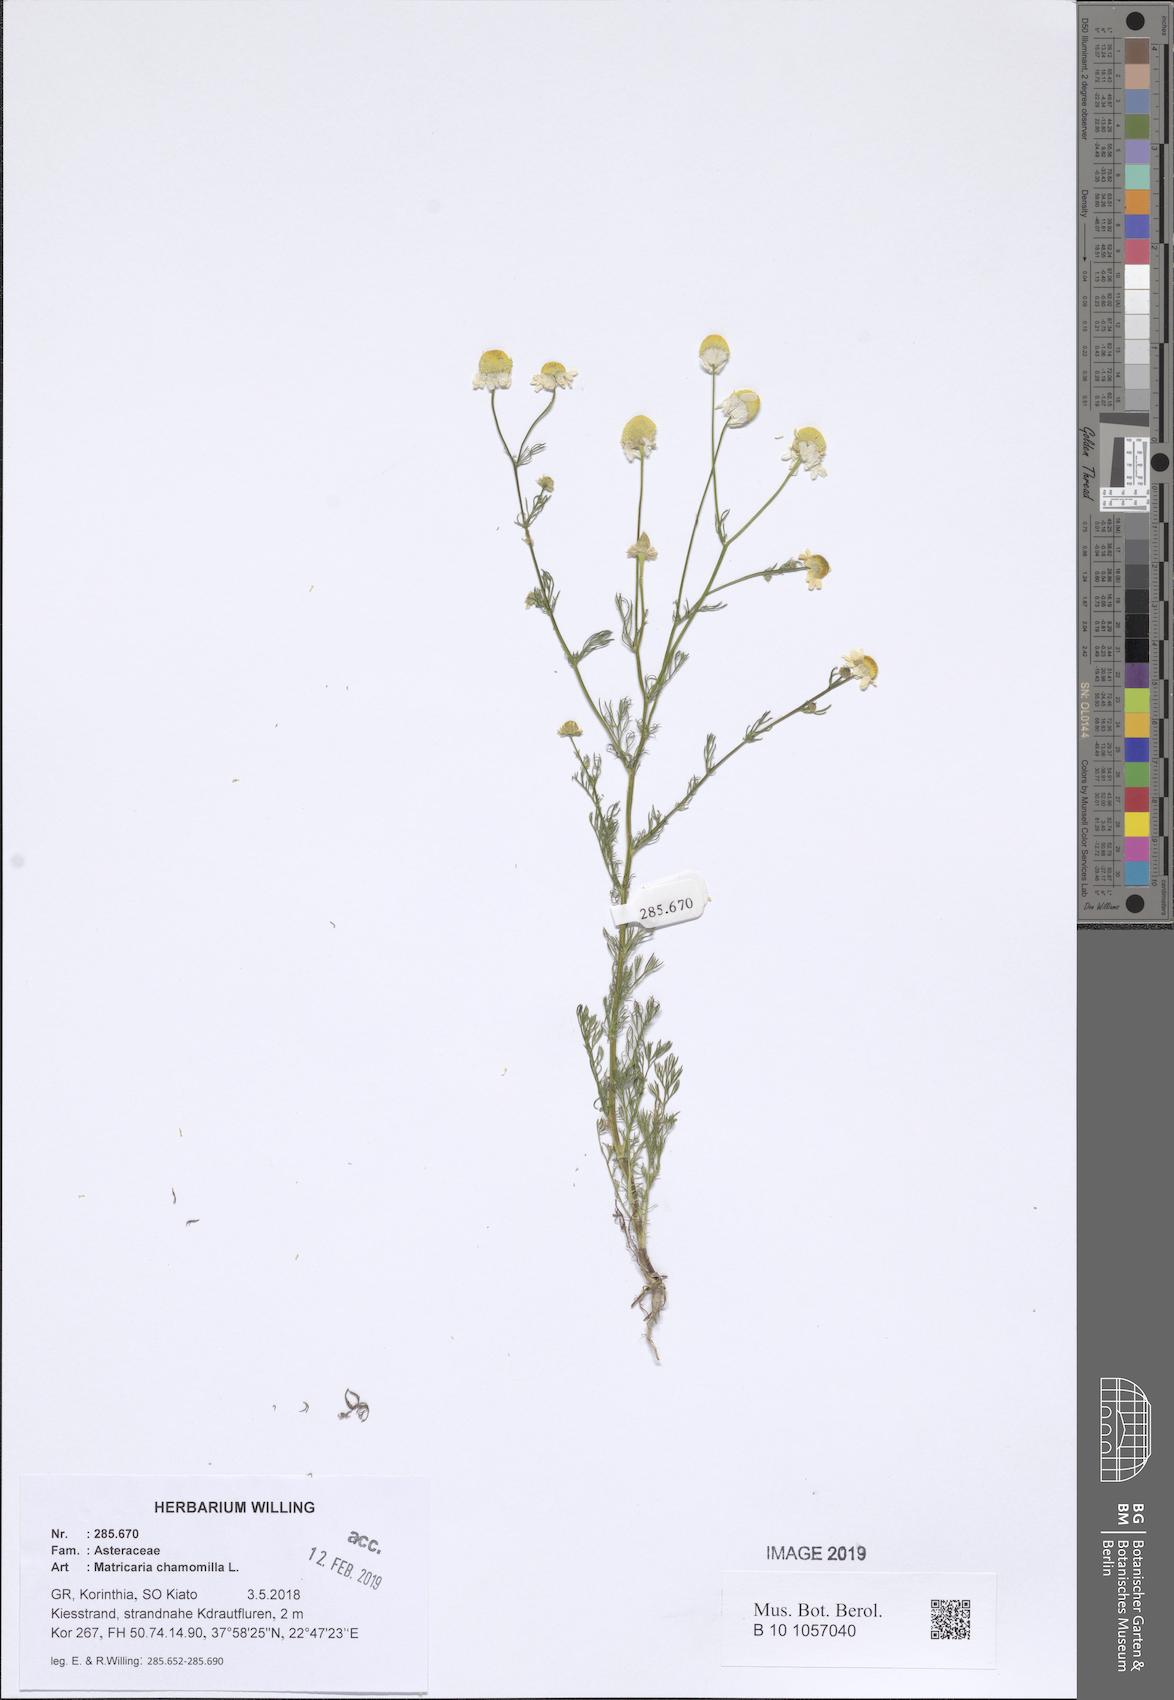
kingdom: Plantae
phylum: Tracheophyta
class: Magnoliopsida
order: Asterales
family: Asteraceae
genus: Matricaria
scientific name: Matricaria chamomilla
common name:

Work to be completed
Write out the lines of the records again, replacing "scientific name" with "binomial name" and keeping everything else the same. Omit the pictures.

Exercise output
kingdom: Plantae
phylum: Tracheophyta
class: Magnoliopsida
order: Asterales
family: Asteraceae
genus: Matricaria
binomial name: Matricaria chamomilla
common name:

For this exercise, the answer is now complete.